▶ _REQUIRED ACTION_
Of the entries below, return exactly those lines that fall between the one containing "Términos y condiciones" and the one containing "los derechos reservados.", the two end lines included.

▶ _MATERIAL FOR THIS TASK_
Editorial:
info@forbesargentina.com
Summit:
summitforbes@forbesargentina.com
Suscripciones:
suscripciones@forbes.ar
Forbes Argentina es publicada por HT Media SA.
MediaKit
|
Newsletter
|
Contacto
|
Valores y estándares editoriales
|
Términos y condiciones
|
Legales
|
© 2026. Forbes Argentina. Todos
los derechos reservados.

==

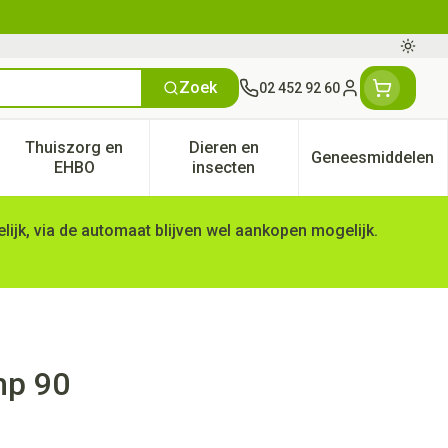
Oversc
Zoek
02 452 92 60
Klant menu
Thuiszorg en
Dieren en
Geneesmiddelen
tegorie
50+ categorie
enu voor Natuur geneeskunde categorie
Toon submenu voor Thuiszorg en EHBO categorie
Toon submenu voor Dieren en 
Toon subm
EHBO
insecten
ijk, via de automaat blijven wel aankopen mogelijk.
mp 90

▶ _OUTPUT OF THE TASK_
Términos y condiciones
|
Legales
|
© 2026. Forbes Argentina. Todos
los derechos reservados.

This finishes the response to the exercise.